Getting Started with Apache Polaris and Ceph

Overview🔗

This guide describes how to spin up a single-node Ceph cluster with RADOS Gateway (RGW) for S3-compatible storage and configure it for use by Polaris.

This example cluster is configured for basic access key authentication only. It does not include STS (Security Token Service) or temporary credentials. All access to the Ceph RGW (RADOS Gateway) and Polaris integration uses static S3-style credentials (as configured via radosgw-admin user create).

Spark is used as a query engine. This example assumes a local Spark installation. See the Spark Notebooks Example for a more advanced Spark setup.

Starting the Example🔗

Before starting the Ceph + Polaris stack, you’ll need to configure environment variables that define network settings, credentials, and cluster IDs.

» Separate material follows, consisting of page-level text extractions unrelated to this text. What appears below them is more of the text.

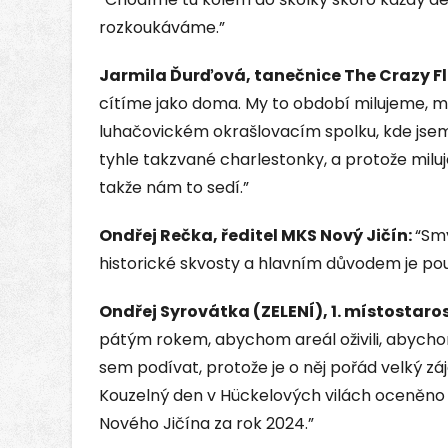
rozkoukáváme.”
Jarmila Ďurďová, tanečnice The Crazy F
cítíme jako doma. My to období milujeme, mi
luhačovickém okrašlovacím spolku, kde jsem 
tyhle takzvané charlestonky, a protože miluje
takže nám to sedí.”
Ondřej Rečka, ředitel MKS Nový Jičín:
“Sm
historické skvosty a hlavním důvodem je pou
Ondřej Syrovátka (ZELENÍ), 1. místostaro
pátým rokem, abychom areál oživili, abychom 
sem podívat, protože je o něj pořád velký zá
Kouzelný den v Hückelových vilách oceněno z
Nového Jičína za rok 2024.”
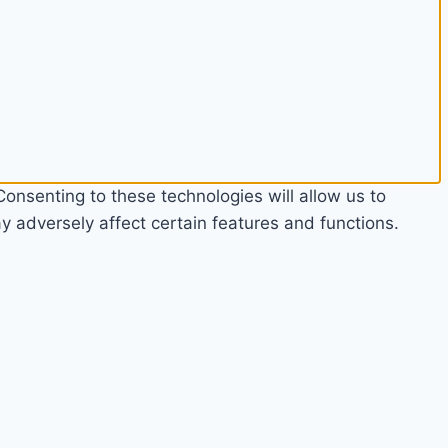
onsenting to these technologies will allow us to
 adversely affect certain features and functions.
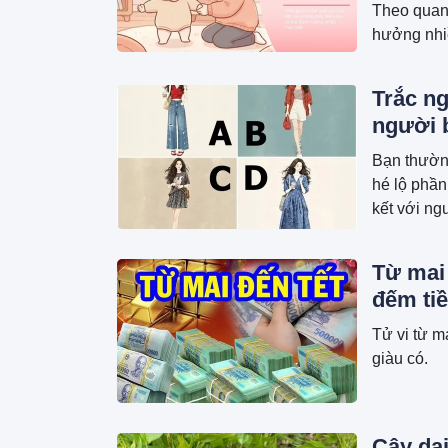
Theo quan 
hưởng nhi
Trắc ng
người 
Bạn thường
hé lộ phần
kết với ng
Từ mai 
đếm tiề
Tử vi từ m
giàu có.
Cây dại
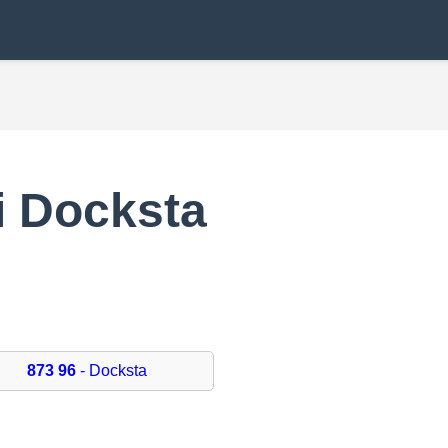
 Docksta
873 96
- Docksta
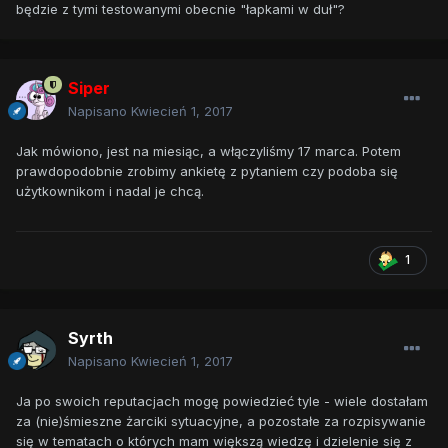
będzie z tymi testowanymi obecnie "łapkami w duł"?
Siper
Napisano
Kwiecień 1, 2017
Jak mówiono, jest na miesiąc, a włączyliśmy 17 marca. Potem
prawdopodobnie zrobimy ankietę z pytaniem czy podoba się
użytkownikom i nadal je chcą.
1
Syrth
Napisano
Kwiecień 1, 2017
Ja po swoich reputacjach mogę powiedzieć tyle - wiele dostałam
za (nie)śmieszne żarciki sytuacyjne, a pozostałe za rozpisywanie
się w tematach o których mam większą wiedzę i dzielenie się z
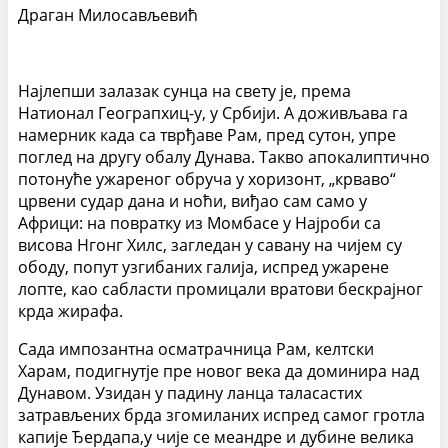
Драган Милосављевић
Најлепши залазак сунца на свету је, према
Натионал Геограпхиц-у, у Србији. А доживљава га
намерник када са тврђаве Рам, пред сутон, упре
поглед на другу обалу Дунава. Такво апокалиптично
потонуће ужареног обруча у хоризонт, „крваво“
црвени судар дана и ноћи, виђао сам само у
Африци: на повратку из Момбасе у Најроби са
висова Нгонг Хилс, загледан у савану на чијем су
ободу, попут узгибаних галија, испред ужарене
лопте, као сабласти промицали вратови бескрајног
крда жирафа.
Сада импозантна осматрачница Рам, келтски
Харам, подигнутје пре новог века да доминира над
Дунавом. Узидан у падину ланца таласастих
затрављених брда згомиланих испред самог гротла
капије Ђердапа,у чије се меандре и дубине велика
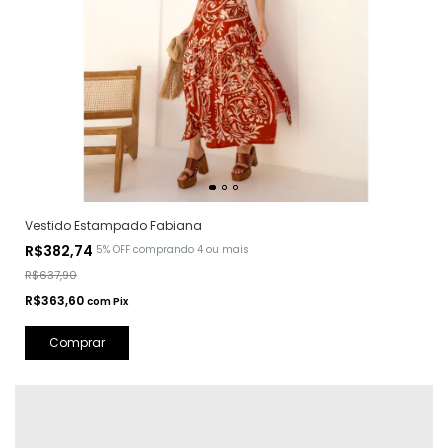
Vestido Estampado Fabiana
R$382,74
5% OFF
comprando 4 ou mais
R$637,90
R$363,60
com
Pix
Comprar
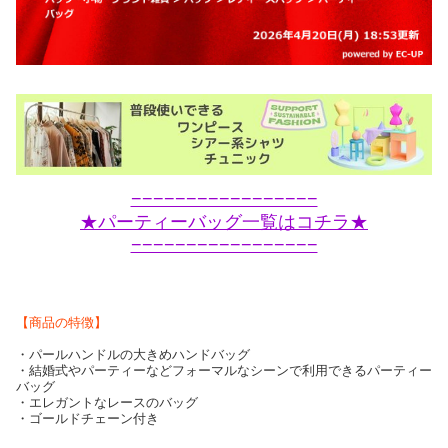
−−−−−−−−−−−−−−−−−
★パーティーバッグ一覧はコチラ★
−−−−−−−−−−−−−−−−−
【商品の特徴】
・パールハンドルの大きめハンドバッグ
・結婚式やパーティーなどフォーマルなシーンで利用できるパーティー
バッグ
・エレガントなレースのバッグ
・ゴールドチェーン付き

The services are started in sequence:

Monitor + Manager
OSD
RGW
Polaris

Note: this example pulls the apache/polaris:latest image, but assumes the image is 1.2.0-incubating or later.

1. Copy the example environment file🔗

1cp dot-env.example .env

2. Start the docker compose group by running the following command:🔗

1docker compose up -d

Check status🔗

1docker exec ceph-mon1-1 ceph -s

You should see something like:

cluster:
  id:     b2f59c4b-5f14-4f8c-a9b7-3b7998c76a0e
  health: HEALTH_WARN
          mon is allowing insecure global_id reclaim
          1 monitors have not enabled msgr2
          6 pool(s) have no replicas configured

services:
  mon: 1 daemons, quorum mon1 (age 49m)
  mgr: mgr(active, since 94m)
  osd: 1 osds: 1 up (since 36m), 1 in (since 93m)
  rgw: 1 daemon active (1 hosts, 1 zones)

3. Connecting From Spark🔗

 1bin/spark-sql \
 2    --packages org.apache.iceberg:iceberg-spark-runtime-3.5_2.12:1.10.1,org.apache.iceberg:iceberg-aws-bundle:1.10.1 \
 3    --conf spark.sql.extensions=org.apache.iceberg.spark.extensions.IcebergSparkSessionExtensions \
 4    --conf spark.sql.catalog.polaris=org.apache.iceberg.spark.SparkCatalog \
 5    --conf spark.sql.catalog.polaris.type=rest \
 6    --conf spark.sql.catalog.polaris.io-impl=org.apache.iceberg.aws.s3.S3FileIO \
 7    --conf spark.sql.catalog.polaris.uri=http://localhost:8181/api/catalog \
 8    --conf spark.sql.catalog.polaris.token-refresh-enabled=true \
 9    --conf spark.sql.catalog.polaris.warehouse=quickstart_catalog \
10    --conf spark.sql.catalog.polaris.scope=PRINCIPAL_ROLE:ALL \
11    --conf spark.sql.catalog.polaris.credential=root:s3cr3t \
12    --conf spark.sql.catalog.polaris.client.region=irrelevant \
13    --conf spark.sql.catalog.polaris.s3.access-key-id=POLARIS123ACCESS \
14    --conf spark.sql.catalog.polaris.s3.secret-access-key=POLARIS456SECRET

Note: s3cr3t is defined as the password for the root user in the docker-compose.yml file.

Note: The client.region configuration is required for the AWS S3 client to work, but it is not used in this example since Ceph does not require a specific region.

4. Running Queries🔗

Run inside the Spark SQL shell:

1USE polaris;
2
3CREATE NAMESPACE ns;
4
5CREATE TABLE ns.t1 AS SELECT 'abc';
6
7SELECT * FROM ns.t1;
8-- abc

Lack of Credential Vending🔗

Notice that the Spark configuration does not contain a X-Iceberg-Access-Delegation header. This is because example cluster does not include STS (Security Token Service) or temporary credentials.

The lack of STS API is represented in the Catalog storage configuration by the stsUnavailable=true property.